Leuchten im Opernsaal

ORF/URSULA HUMMEL-BERGER

Richard Strauss

"Capriccio" live aus der Staatsoper

Eine Oper über die Oper - mit Maria Bengtsson (Gräfin), Morten Frank Larsen (Graf), Daniel Behle (Flamand), Andrè Schuen (Olivier), Christof Fischesser (La Roche), Michaela Schuster (Clairon) u. a. Dirigent: Philippe Jordan - in einer Live-Übertragung aus der Wiener Staatsoper.

Summe und Sonderfall zugleich - so lässt sich "Capriccio", ein Konversationsstück für Musik, umschreiben: Summe, da es den Schlusspunkt im Opernschaffen von Richard Strauss darstellt.

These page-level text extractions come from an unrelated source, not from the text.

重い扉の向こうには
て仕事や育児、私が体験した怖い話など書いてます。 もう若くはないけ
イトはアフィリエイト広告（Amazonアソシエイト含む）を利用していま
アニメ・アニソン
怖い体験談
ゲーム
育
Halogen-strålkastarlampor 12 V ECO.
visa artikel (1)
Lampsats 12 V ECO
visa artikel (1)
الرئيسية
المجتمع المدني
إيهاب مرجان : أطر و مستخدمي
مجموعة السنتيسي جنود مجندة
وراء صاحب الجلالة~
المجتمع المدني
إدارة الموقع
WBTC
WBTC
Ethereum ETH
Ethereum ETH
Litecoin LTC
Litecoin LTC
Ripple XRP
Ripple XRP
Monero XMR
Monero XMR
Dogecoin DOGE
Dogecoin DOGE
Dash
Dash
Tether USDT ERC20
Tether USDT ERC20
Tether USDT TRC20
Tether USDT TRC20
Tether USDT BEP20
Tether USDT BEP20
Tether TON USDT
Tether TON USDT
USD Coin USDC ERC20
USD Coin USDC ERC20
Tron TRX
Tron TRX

Sonderfall, da es sich beim Thema des Werkes nicht um eine typische Operngeschichte handelt, sondern um einen Diskurs über die Oper an sich.

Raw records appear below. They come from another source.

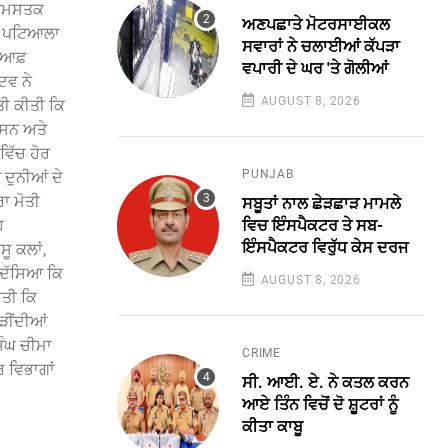
 ਨਤਮਸਤਕ
ਅਣਪਛਾਤੇ ਮੋਟਰਸਾਈਕਲ
ਜੇ ਪਟਿਆਲਾ
ਸਵਾਰਾਂ ਨੇ ਚਲਾਈਆਂ ਕੱਪੜਾ
ਡ ਆਫ਼
ਵਪਾਰੀ ਦੇ ਘਰ 'ਤੇ ਗੋਲੀਆਂ
ਦਵ ਨੇ
AUGUST 8, 2026
ਤੀ ਕੀਤੀ ਕਿ
ਾਸਨ ਅਤੇ
ਵਿੱਚ ਹੋਰ
PUNJAB
 ਦੁਨੀਆਂ ਦੇ
ਾ ਮੋਤੀ
ਸਬੂਤਾਂ ਨਾਲ ਛੇੜਛਾੜ ਮਾਮਲੇ
ਵਿਚ ਇੰਸਪੈਕਟਰ ਤੇ ਸਬ-
ਹ
ਇੰਸਪੈਕਟਰ ਵਿਰੁੱਧ ਕੇਸ ਦਰਜ
ੂ ਕਲਾਂ,
ਂ ਦੱਸਿਆ ਕਿ
AUGUST 8, 2026
ੀਤੀ ਕਿ
ੋੜੀਂਦੀਆਂ
ਿੰਘ ਚੀਮਾ
CRIME
 ਵਿਭਾਗਾਂ
ਸੀ. ਆਈ. ਏ. ਨੇ ਕਤਲ ਕਰਨ
ਆਏ ਤਿੰਨ ਵਿਚੋਂ ਦੋ ਸ਼ੂਟਰਾਂ ਨੂੰ
ਕੀਤਾ ਕਾਬੂ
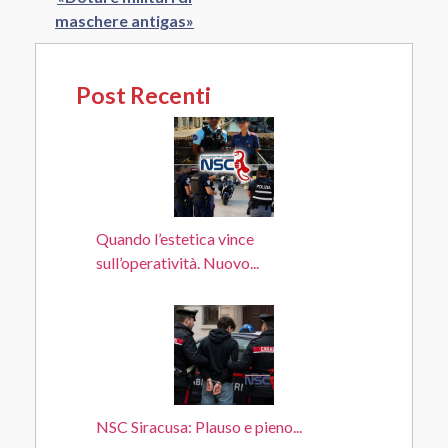
maschere antigas»
Post Recenti
Quando l’estetica vince
sull’operatività. Nuovo...
NSC Siracusa: Plauso e pieno...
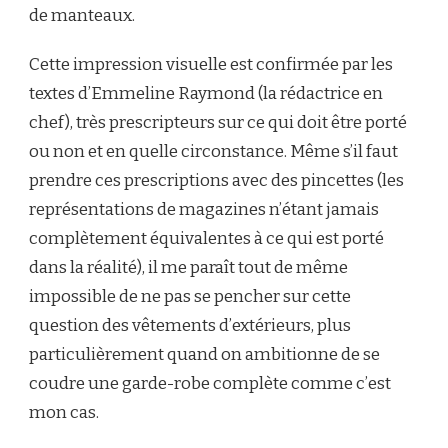
de manteaux.
Cette impression visuelle est confirmée par les
textes d’Emmeline Raymond (la rédactrice en
chef), très prescripteurs sur ce qui doit être porté
ou non et en quelle circonstance. Même s’il faut
prendre ces prescriptions avec des pincettes (les
représentations de magazines n’étant jamais
complètement équivalentes à ce qui est porté
dans la réalité), il me paraît tout de même
impossible de ne pas se pencher sur cette
question des vêtements d’extérieurs, plus
particulièrement quand on ambitionne de se
coudre une garde-robe complète comme c’est
mon cas.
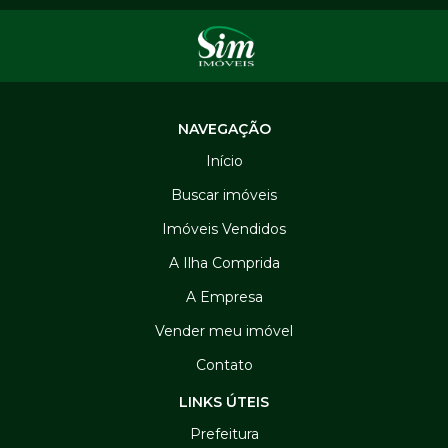
NAVEGAÇÃO
Início
Buscar imóveis
Imóveis Vendidos
A Ilha Comprida
A Empresa
Vender meu imóvel
Contato
LINKS ÚTEIS
Prefeitura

"Leckerbissen für kulturelle Feinschmecker"
Richard Strauss

"Eine geistreiche dramatische Paraphrase des Themas: Erst die Worte, dann die Musik (Wagner) oder Erst die Musik, dann die Worte (Verdi) oder Nur Worte, keine Musik (Goethe) oder Nur Musik, keine Worte (Mozart). (...) Dazwischen gibt es natürlich viele Zwischentöne und Spielarten! Diese in verschiedenen heiteren Figuren dargestellt und projiziert, das schwebte mir vor", so Strauss in einem Brief anno 1939.

Von Stefan Zweig angeregt

Stefan Zweig, angeregt durch das Libretto zur Salieri-Oper "Prima la musica, poi le parole", hatte den Komponisten 1934 auf dieses Thema aufmerksam gemacht, mehrere Jahre mussten jedoch vergehen, ehe Strauss das Sujet erneut aufgriff. Da ihm zu diesem Zeitpunkt Zweig nicht mehr als Librettist zur Verfügung stand, versuchte er es mit Joseph Gregor, war aber mit dessen Entwürfen unzufrieden, sodass er ihm das Projekt wieder entzog.

Schließlich entstand "Capriccio" in enger Zusammenarbeit mit dem Dirigenten Clemens Krauss - und unter Beibehaltung eines Gedankens, der zu den ersten Ideen von Strauss bezüglich dieses Werks gehörte: "Am Schluss keinerlei Happy End, sondern alles in Schwebe gelassen, auch die persönlichen Beziehungen der Paare: ob der Graf die Schauspielerin heiratet, ob die Comtesse sich für den Dichter oder den Musiker entscheidet oder für keinen von beiden! Kurz: ein großes Fragezeichen!"

Wort vs. Musik bleibt offen

Einen Sonderfall stellt also "Capriccio" auch in diesem Aspekt dar, denn die Handlung kommt zu keiner Schlusslösung. "Kein Stück für das Publikum", so der 78-jährige Richard Strauss - er betrachtete seine Reflexionen über das Primat von Musik oder Text in der Oper, 1942 in München unter der Leitung von Clemens Krauss uraufgeführt, als "Leckerbissen für kulturelle Feinschmecker".

Die Wiener Erstaufführung ist im März 1944 in der Staatsoper über die Bühne gegangen - das Ensemble unter Karl Böhm wurde von Maria Cebotari in der Rolle der Gräfin angeführt. Nur ein kurzes Dasein war der "Capriccio"-Produktion im Staatsopern-Ausweichquartier des Theaters an der Wien 1951 beschieden, umso länger, 37 Jahre, sollte dagegen die Staatsopern-Inszenierung von 1960 im Repertoire verbleiben. 2008 folgte die bisher letzte neue "Capriccio"-Produktion des Wiener Opernhauses am Ring - eine Inszenierung von Marco Arturo Marelli, bei der Premiere musikalisch geleitet von Philippe Jordan. Er, der Musikdirektor des Hauses, steht jetzt auch am Pult, wenn diese Produktion wiederaufgenommen wird.